After returning calls from the press for several hours, I headed home from my last day at work around eight o’clock, and fell onto the couch. Layne, who was wrapped up in her own professional battles, had just finished eating dinner.
“So, how was your day?” she asked.
Epilogue
THE EO-GO MERGER was formally consummated on January 7, 1994, after a difficult battle to persuade at least 90 percent of the GO stockholders to vote in favor of the transaction. Despite the fact that GO was now gone, the struggle continued.
Of the original GO executive staff, only Mike Homer joined Alain Rossmann’s team, feeling that at least one of us should see things through until the next version of the product was shipped. He worked diligently to combine the two organizations and their product plans into one coherent offering. Predictably, the first task was for GO’s development teams to complete EO’s products and support only AT&T’s Hobbit strategy. EO soon stopped development of the Intel version of Penpoint, then halted all work on the Japanese version as well.
Just two weeks after the merger was complete, a senior AT&T executive, Carl Ledbetter, visited EO to discuss a variety of matters with the staff. Ledbetter was forty-four, considered young by AT&T standards. He had been recently hired away from Sun Microsystems to head AT&T’s consumer products division, and therefore inherited the responsibility for EO. The meeting turned out to be anything but routine. He informed the EO executive staff that AT&T Microelectronics had decided to kill the Hobbit product line entirely, and so he recommended closing down EO entirely.
As recently as a few weeks before Ledbetter delivered this news, AT&T executives were still pitching rights to the Hobbit to the Taiwanese, as an integral part of the proposed relationship with AT&T and an investment in EO. One of AT&T’s slides, entitled “Why AT&T Microelectronics Is Your Best Long-Term Partner,” had as its first bulleted item “AT&T’s Corporate Strategy Guarantees Continuing, Large Investment.” With the Hobbit gone, it seemed likely that the Taiwan government would no longer be interested in putting money into EO. Since th
is was a major component of the financing strategy for the company, the prudent course was to shut EO down.
But Rossmann, Homer, Lacroute, Khosla, and Doerr immediately sprang into action. They spent the weekend developing a radical new plan to cut expenses, switch back to Intel processors, and focus future product development on “smart” cellular phones. Unfortunately, this meant the layoff of 100 of the company’s remaining 230 employees. Lacroute tracked down Kavner and arranged a Monday evening meeting with him and his staff. Despite the slim chance for approval, the EO-KP team was still hard at work on the proposal on the flight to New Jersey. To everyone’s surprise, Kavner and his staff agreed to keep the doors open by providing $18 million in additional bridge financing, pending a final decision at the February 22, 1994, EO board meeting.
But there may have been another reason for AT&T’s renewed commitment, not yet disclosed to EO’s management: AT&T’s potential liability to minority shareholders, including GO’s stockholders. According to an internal AT&T memorandum addressed to Kavner, the primary reason AT&T agreed to make the $18 million in interim funding available was to minimize the risk of a legal claim. The memo estimated that the potential damages, if AT&T lost such a suit, could range as high as $100 million.

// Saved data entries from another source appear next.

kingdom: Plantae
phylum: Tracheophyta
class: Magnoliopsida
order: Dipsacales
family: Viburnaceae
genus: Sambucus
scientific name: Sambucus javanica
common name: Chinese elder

Rossmann promptly announced to the company that within a week half of the employees would be let go. Their attention was instantly diverted from their work to sending out resumes. Rossmann reluctantly laid off 100 people on February 3.
At the February board meeting, Carl Ledbetter abruptly decided to replace Rossmann with a consultant named Bob Evans. Not long afterward, Rossmann allegedly threatened to take legal action over the matter of his termination, but settled instead for a generous severance.

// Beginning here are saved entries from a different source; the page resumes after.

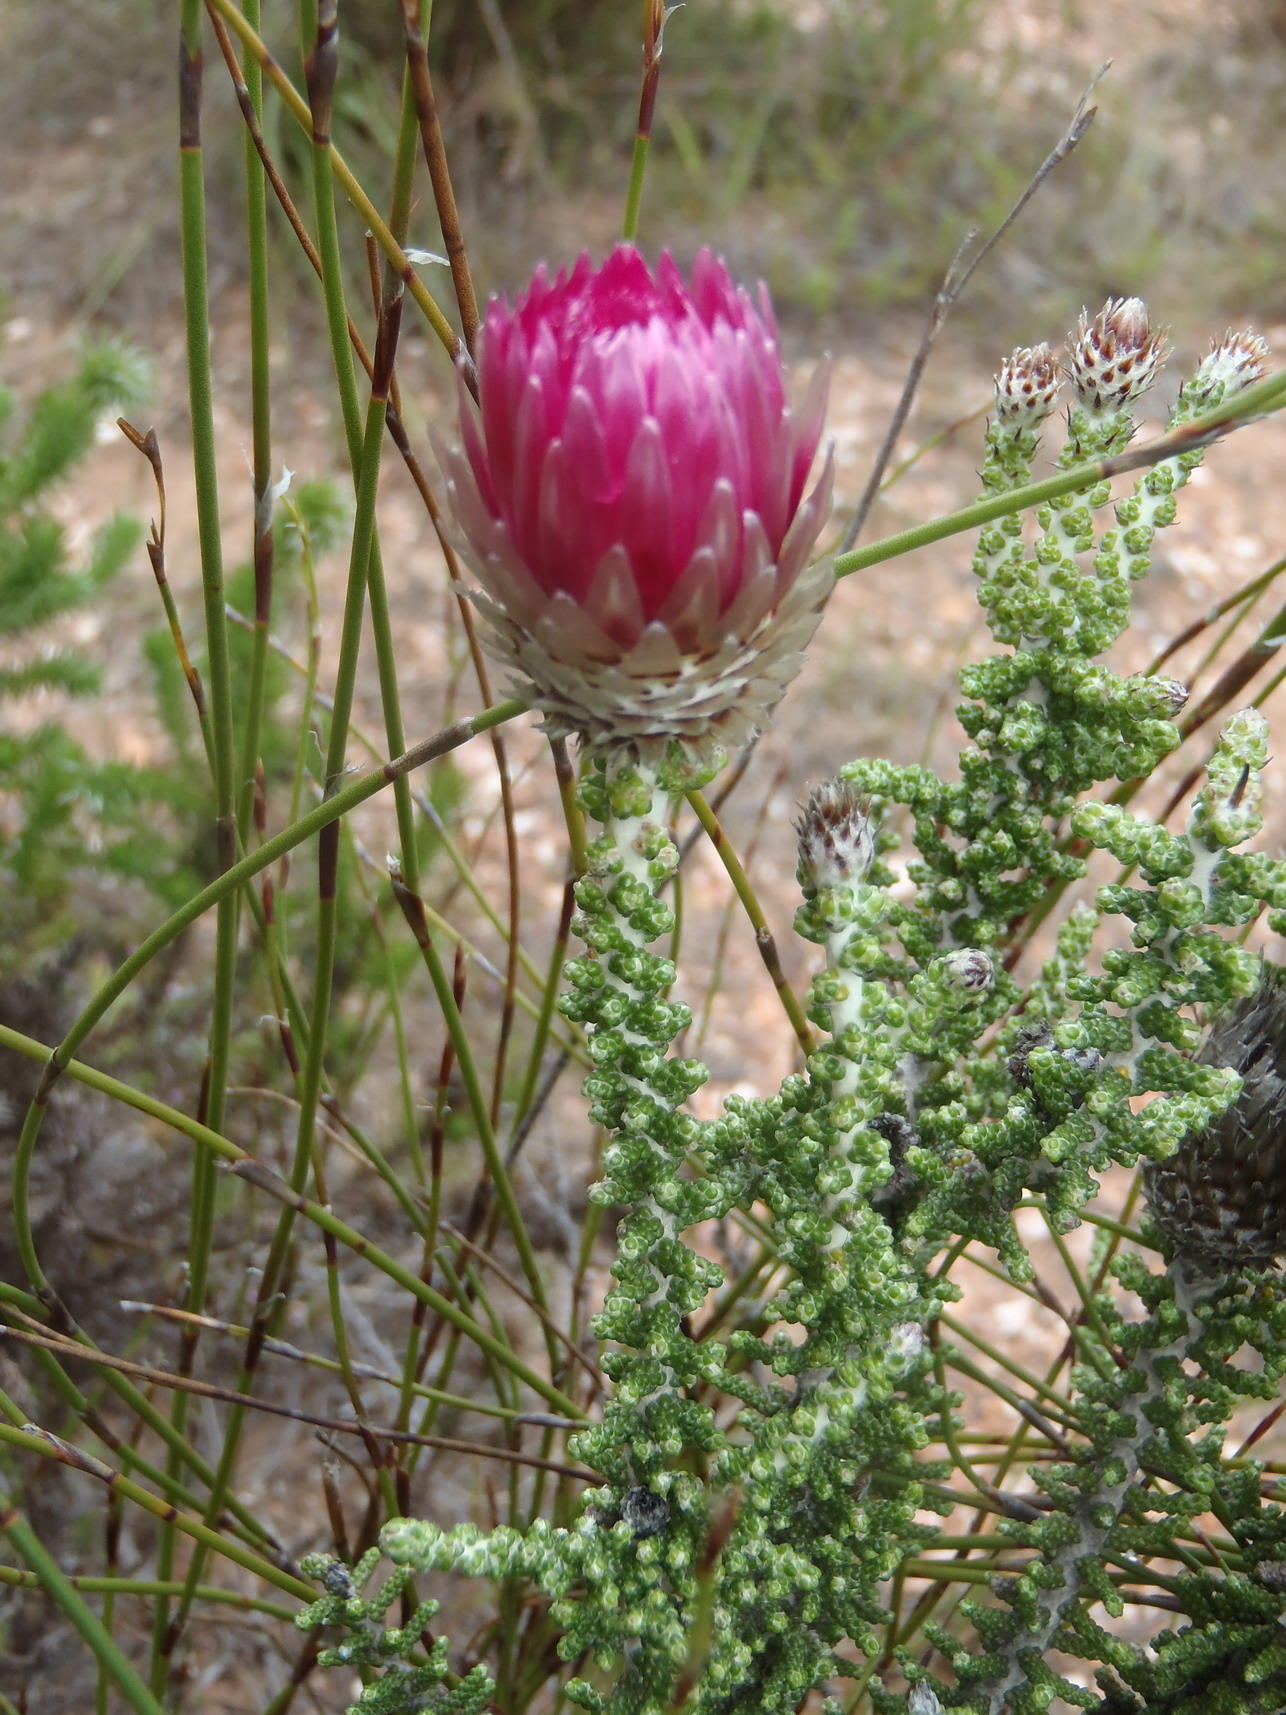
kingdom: Plantae
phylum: Tracheophyta
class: Magnoliopsida
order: Asterales
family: Asteraceae
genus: Phaenocoma
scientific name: Phaenocoma prolifera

At the same meeting, the EO board failed for the second time to approve a Memorandum of Understanding to acquire Pensoft, whose product, a personal information manager, was now central to the company’s strategy. Having already turned over the software, employees, and assets in good faith, John Zeisler, Pensoft’s CEO, was outraged. On May 11 he filed a lawsuit against EO and AT&T for fraud, breach of contract, and conspiracy.